Perhaps the Campaign for Better Transport should rename themselves as the Campaign against Roads as that is more accurate. If you read their proposals, they are all about increasing the amount of tax charged to road users (cars and lorries) and then to spend the extra money on the railways. This means everyone will pay more tax on their cars, and due to increased taxes on HGV's, everyone will pay more for goods as well. If you use the railways, you may see an improvement, but you will pay more elsewhere. If you don't use the railways, well that's okay, you should feel good about paying more on your car so other people can travel better. This is just a pressure group advocating charging the people they don't like more tax to pay for the things they do like. They don't care if they anger road users as they don't care about them. In the real world, things are not that simple and the government won't want to anger all those road users, which includes most railway passengers as well.

PP   01/11/2017 at 09:29

Jimbo, I don't think it works like that. At the end of the day, road transport is extremely environmentally damaging and the users of it don't contribute anywhere near enough to reducing that damage, or developing alternatives that road users might be willing to use. All the Campaign for Better Transport are doing is recognising that road users need to pay more to reflect the damage they inflict and to develop more sustainable alternatives. As both a driver and a public transport user, that's fine by me.

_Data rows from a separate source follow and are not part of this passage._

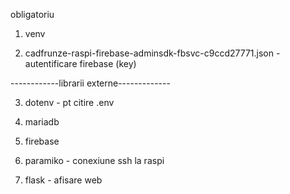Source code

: obligatoriu
1. venv

2. cadfrunze-raspi-firebase-adminsdk-fbsvc-c9ccd27771.json - autentificare firebase (key)


------------librarii externe-------------

3. dotenv - pt citire .env

4. mariadb

5. firebase

6. paramiko - conexiune ssh la raspi

7. flask - afisare web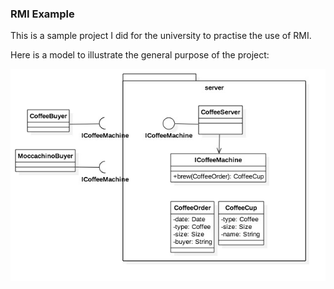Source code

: ### RMI Example

This is a sample project I did for the university to practise the use of RMI.

Here is a model to illustrate the general purpose of the project:

![alt text](https://github.com/sriethig/RMIExample/blob/master/RMIExampleModel.jpg "")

Jimbo   01/11/2017 at 10:35

@PP - Transport problems are very complex, but people want simple answers and the pro-road lobby will simplfy this one down to "charge roads users more for better railways" which road users will strongly resist, particularly when road users believe (rightly or wrongly) that existing road taxes are not spent on roads. What the CBT is proposing may be the right thing in theory, but it doesn't really offer anything new and if it won't work in the real world, then it is pointless and a waste of their political capital.